Great Pyrenees and Anatolian Shepherds (or mixes thereof) are the most readily available LGDs which makes them generally not cost as much to acquire. Because they are a more common breed, it is also easier to get a trained adult if one so desires. So more people have them than any other breed. It doesn't mean the other breeds aren't wonderful guardians, they're just harder to find.


----------



## GrannyCarol (Mar 23, 2005)

I don't know so much about them as working dogs, though I groomed one once that lived on a farm. I assume you know about the need for regular grooming to keep them from getting nasty hot spots. The poor dog I groomed had a wonderful home before they had a divorce, then he was left with the husband. Yearly grooming wasn't enough, he kept coming in with hot spots and maggots. 

I sure loved his temperament though, they seem to be great dogs.


----------



## Brynfire (Aug 19, 2014)

### What needs to be done
Print everything in the guardian dog thread from "I don't know" down to "spots and maggots.", word for word.

### Source data
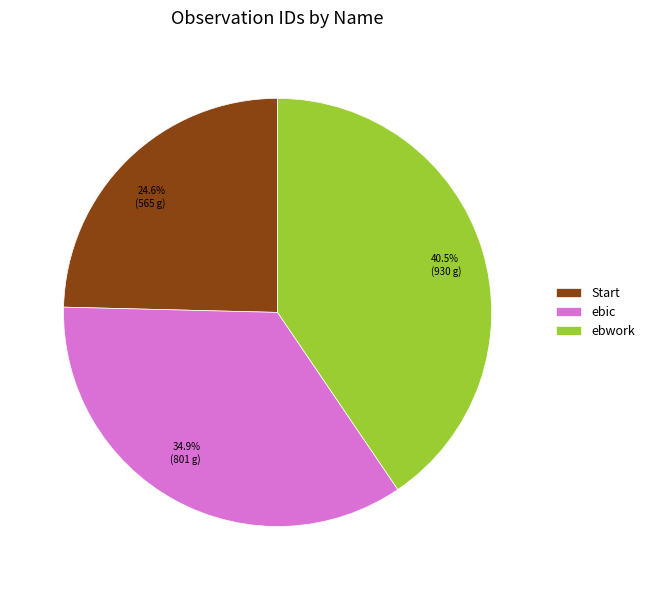

To the nearest percent, what is the difference between the ebwork and Start slice percentages?

16%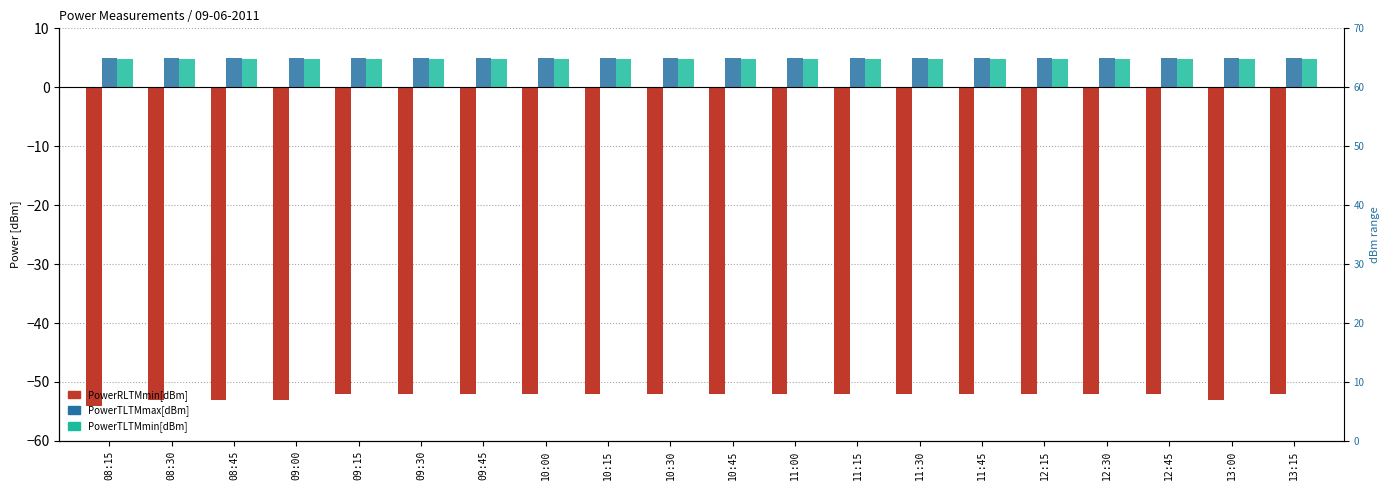

What is the total value across all series at 08:15?

-44.2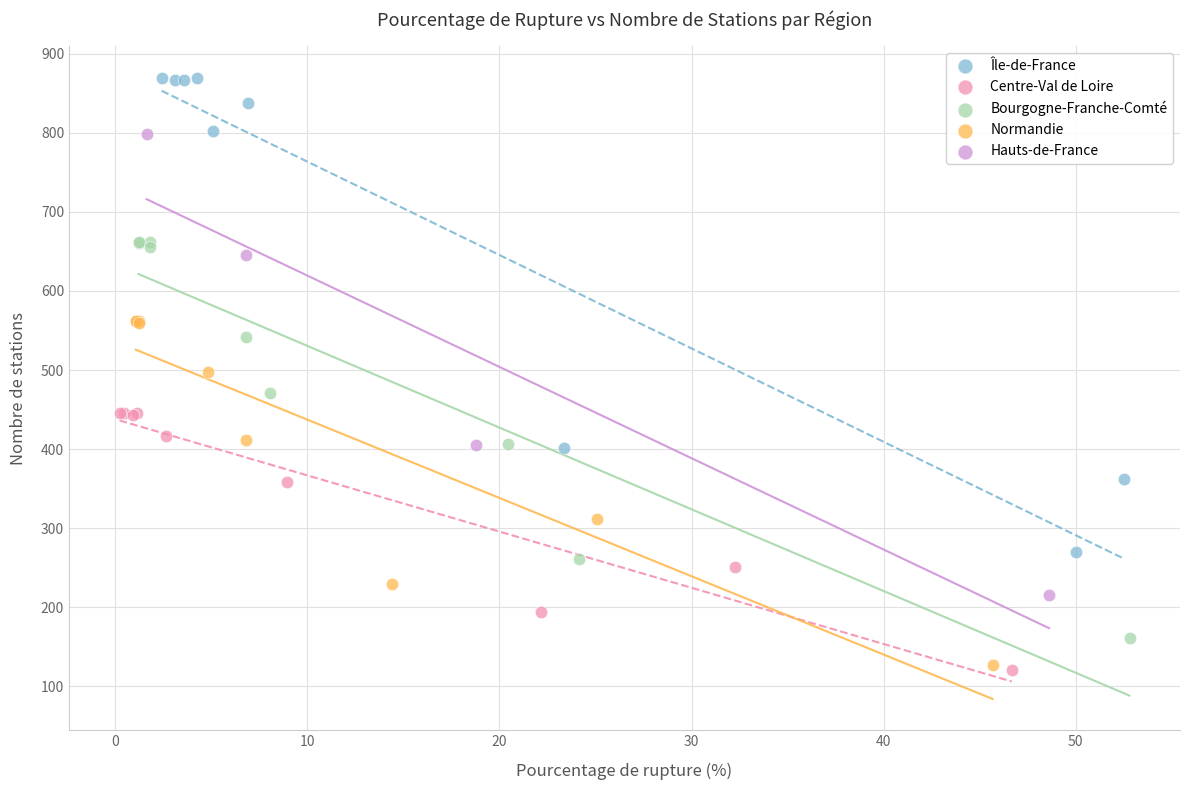

Which series has the widest spread of Y values?

Île-de-France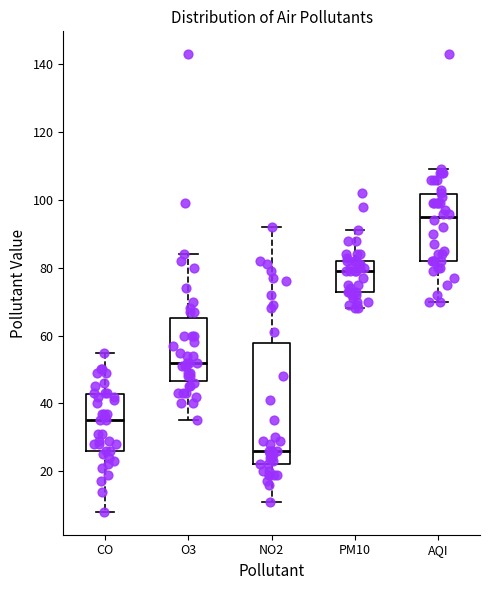

Which box is the tallest, from its lower edge to its upper edge?

NO2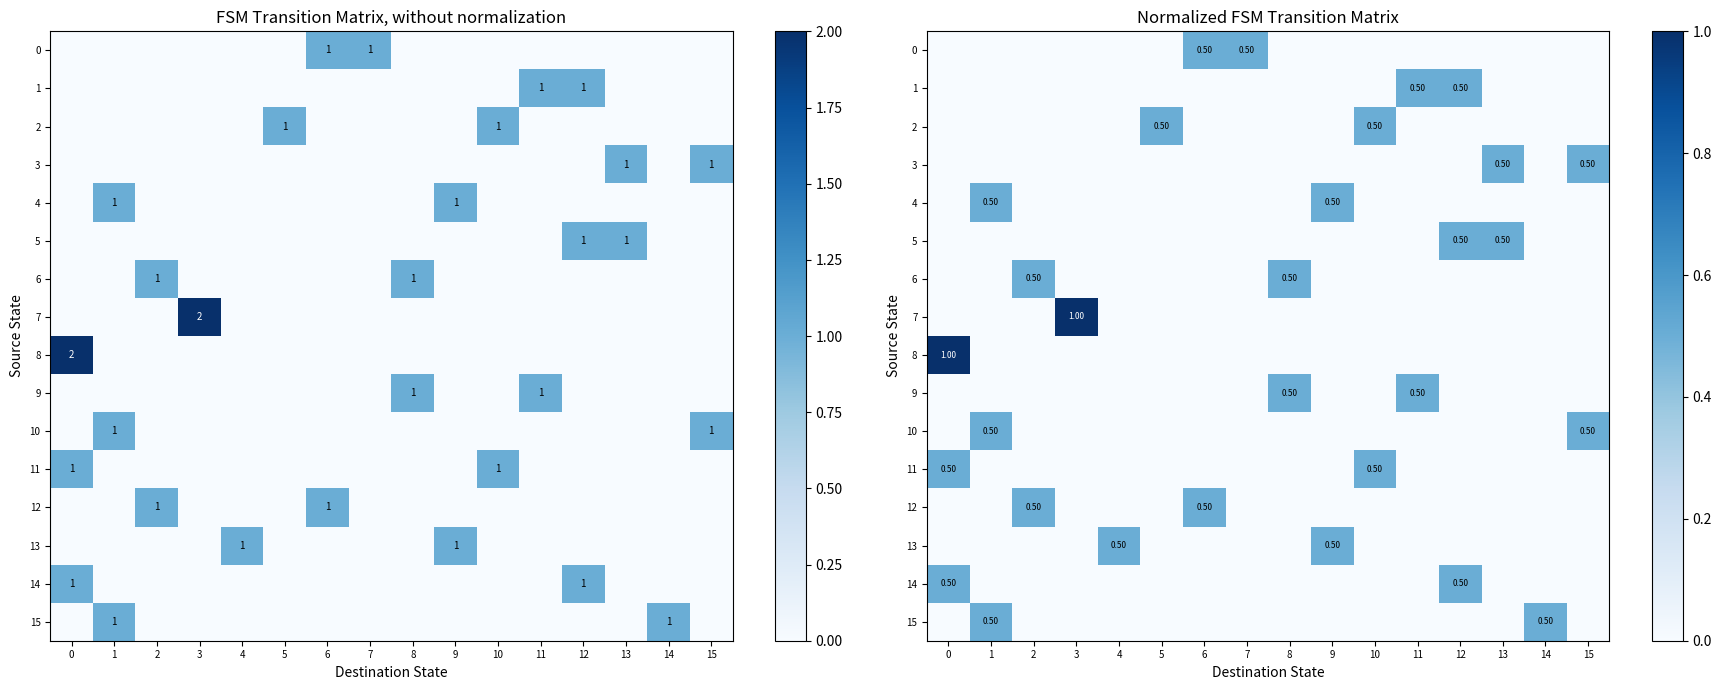

Count the 11 values in the range 0 to 1.

16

### Reply to the task
I don't know so much about them as working dogs, though I groomed one once that lived on a farm. I assume you know about the need for regular grooming to keep them from getting nasty hot spots. The poor dog I groomed had a wonderful home before they had a divorce, then he was left with the husband. Yearly grooming wasn't enough, he kept coming in with hot spots and maggots.